Blockchain can record data for price, location and quality up and down the supply chain. Photo: iStockphoto
Everyone’s talking about blockchain. The shared database technology has been hailed as the next big thing, with many staking their reputations and personal fortunes on it. Claims have been made about its ability to help end poverty, fight crime and save lives, and even halt or reverse climate change.
Here in India, whilst cryptocurrencies have proliferated and dominated headlines, they recently hit a brick wall, as the 2018 Union budget categorically rejected them as legal tender. Yet, in the same speech, Union finance minister Arun Jaitley signalled strong support for other applications of blockchain. The technology also received rare endorsement from Prime Minister Narendra Modi in February.
The message seems clear: Cryptocurrencies are out, but blockchain is crucial for the future. Three key applications stand out.
The first is increasing trust and transparency in supply chains. The lack of visibility in supply chains has led to myriad issues, such as environmental damage, worker exploitation, staggering waste and product fraud. Customers and governments today demand more transparency from businesses, and blockchain can enable this, by recording data for price, location, quality and more, up and down the supply chain.
Enormous efficiency gains are possible: Akshaya Patra, which runs the world’s largest school lunch programme, is able to provide a million more meals per year after using blockchain to improve its service provision. Better tracking of complex supply chains can stimulate more sustainable and ethical practices. Being able to provide proof of origin and responsible management can lead to premiums, and the identification of shared challenges that need to be tackled collaboratively.
But there are concerns about the greater administrative burden and exploitation risk for smallholders. As businesses look to clean up supply chains, they need to collaborate to set up a governance model that guarantees protection and equity for all.
Second, blockchain can help to create a peer-to-peer sharing economy. Imagine an Uber-type service without Uber actually being involved. Could it mean more equitable pay or greater safety for riders if we’re all accountable to everyone? Implementing blockchain technology in the burgeoning shared economy, through elements like smart contracts, public digital identities and digital currency payments, could reduce the need for central regulation. This could fast-forward the creation of a more resilient, equitable peer-to-peer economy, in which middlemen and time lags have been expunged.
For example, Digital Asset Holdings is banking on blockchain to reduce the life cycle of a stock trade down to zero. This could save banks billions a year in costs, reduce the risk of fraud, and cut out the need for traders.
More decentralized, self-organizing networks could redistribute economic power, regulate excessive wealth accumulation and provide greater, trustworthy choice. But the change could be disruptive, as middlemen organizations are cut out of transactions. Governments will have to play a role in easing the transition.
Third, blockchain could play a role in governance, self-organization and decentralized collaboration. As blockchain removes the need for central human agency, it could reduce political intermediation and the potential for corruption, inconsistency or human error.
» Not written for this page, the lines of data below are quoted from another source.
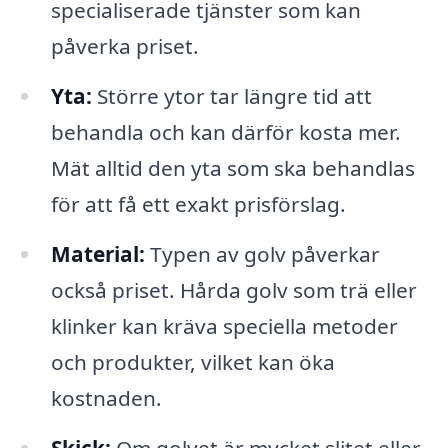
specialiserade tjänster som kan
påverka priset.
Yta:
Större ytor tar längre tid att
behandla och kan därför kosta mer.
Mät alltid den yta som ska behandlas
för att få ett exakt prisförslag.
Material:
Typen av golv påverkar
också priset. Hårda golv som trä eller
klinker kan kräva speciella metoder
och produkter, vilket kan öka
kostnaden.
Skick:
Om golvet är mycket slitet eller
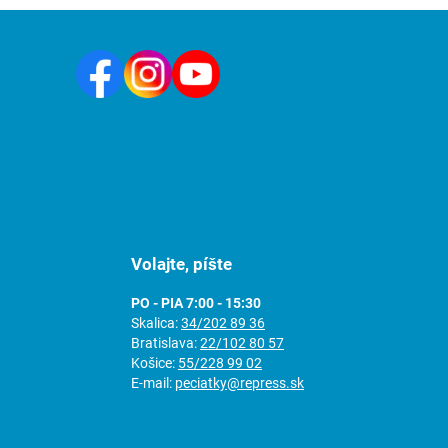
Volajte, píšte
PO - PIA 7:00 - 15:30
Skalica:
34/202 89 36
Bratislava:
22/102 80 57
Košice:
55/228 99 02
E-mail:
peciatky@repress.sk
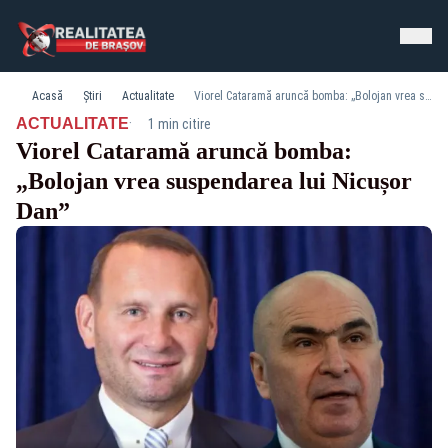
Acasă
Știri
Actualitate
Viorel Cataramă aruncă bomba: „Bolojan vrea suspendarea lui Nicușor Dan”
·
ACTUALITATE
1 min citire
Viorel Cataramă aruncă bomba:
„Bolojan vrea suspendarea lui Nicușor
Dan”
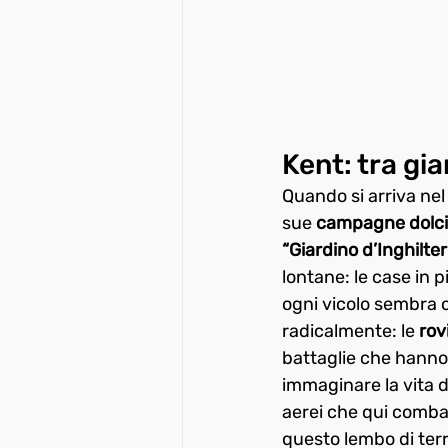
Kent: tra gia
Quando si arriva nel
sue 
campagne dolci
“Giardino d’Inghilter
lontane: le case in 
ogni vicolo sembra 
radicalmente: le 
rov
battaglie che hanno 
immaginare la vita de
aerei che qui comba
questo lembo di terr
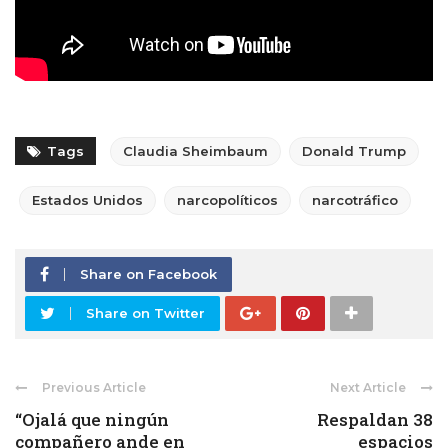
Tags
Claudia Sheimbaum
Donald Trump
Estados Unidos
narcopolíticos
narcotráfico
Share on Facebook
Share on Twitter
Previous Article
Next Article
“Ojalá que ningún
Respaldan 38
compañero ande en
espacios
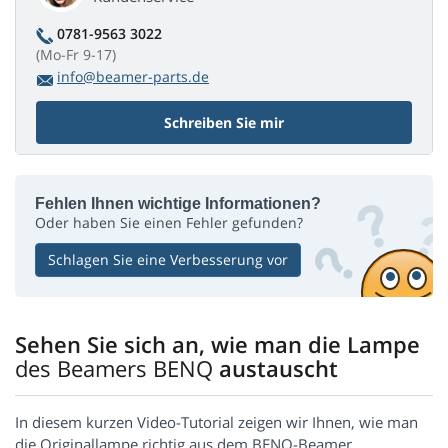
0781-9563 3022
(Mo-Fr 9-17)
info@beamer-parts.de
Schreiben Sie mir
Fehlen Ihnen wichtige Informationen?
Oder haben Sie einen Fehler gefunden?
Schlagen Sie eine Verbesserung vor
Sehen Sie sich an, wie man die Lampe
des Beamers BENQ
austauscht
In diesem kurzen Video-Tutorial zeigen wir Ihnen, wie man
die Originallampe richtig aus dem BENQ-Beamer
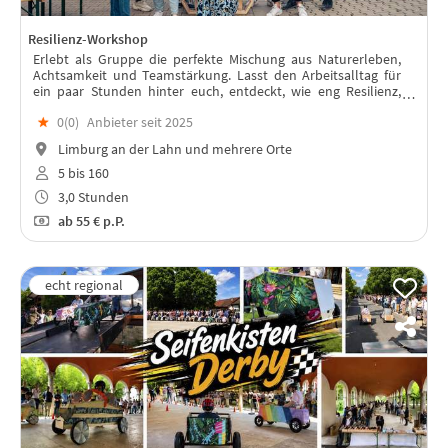
Resilienz-Workshop
Erlebt als Gruppe die perfekte Mischung aus Naturerleben,
Achtsamkeit und Teamstärkung. Lasst den Arbeitsalltag für
ein paar Stunden hinter euch, entdeckt, wie eng Resilienz,
Nachhaltigkeit und persönliches Wohlbefinden
★
0(
0
)
Anbieter seit 2025
zusammenhängen.
Limburg an der Lahn und mehrere Orte
5 bis 160
3,0 Stunden
ab
55 €
p.P.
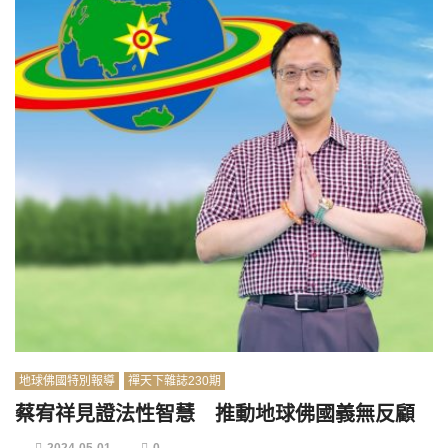
地球佛國特別報導
禪天下雜誌230期
蔡宥祥見證法性智慧 推動地球佛國義無反顧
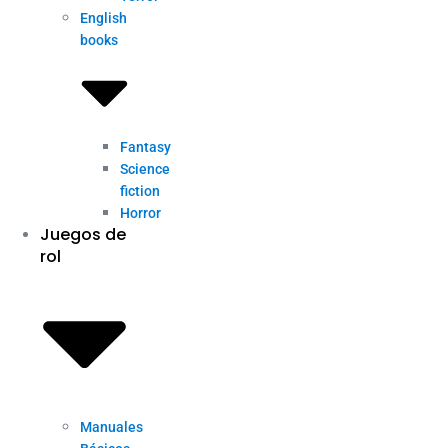
English
books
Fantasy
Science
fiction
Horror
Juegos de
rol
Manuales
This is an attractive concept for governance, promising more efficient management and service provision.
Start-ups such as Democracy Earth Foundation are promising open-source, decentralized governance protocols for any organization. Meanwhile, Andhra Pradesh has become the first state in India to adopt blockchain for governance. It’s not hard to imagine the positive impact it could have on land and construction disputes, accountability and bureaucratic process.
Critically, it could help reshape the dialogue between civil society, business and government. It will build trust as actions are recorded and proven, not just at home but also in international commitments such as the Paris Agreement on climate change.
There are challenges however. Blockchain contravenes the European Union’s “right to be forgotten”, which requires true expunging of records. Wrongly recorded data remains unchangeable, with permanent signs of editing even if corrected. Given the number of mistakes on my electricity, phone and Aadhaar records, this could either stimulate better data entry or require constant large-scale administrative corrections.
There’s no doubt that blockchain has disruptive potential. But the technology is still in a gestational stage, and largely remains unproven. Some big barriers to scale remain.
Various infrastructure options are currently fighting for market dominance, and it’s difficult to predict what applications and solutions we will see in the next two-three years. There are many implementation challenges: voracious consumption of storage, electricity and bandwidth; and difficulty in widespread adoption due to its complexity. It is also evolving so quickly that creating a governance system that covers all permutations and required protections is a hard task.
But the advantages of blockchain, if managed responsibly, are worth striving for. It’s time for us to actively nurture blockchain’s advantages and mitigate its implications.
Anna Warrington is director of India at Forum for the Future.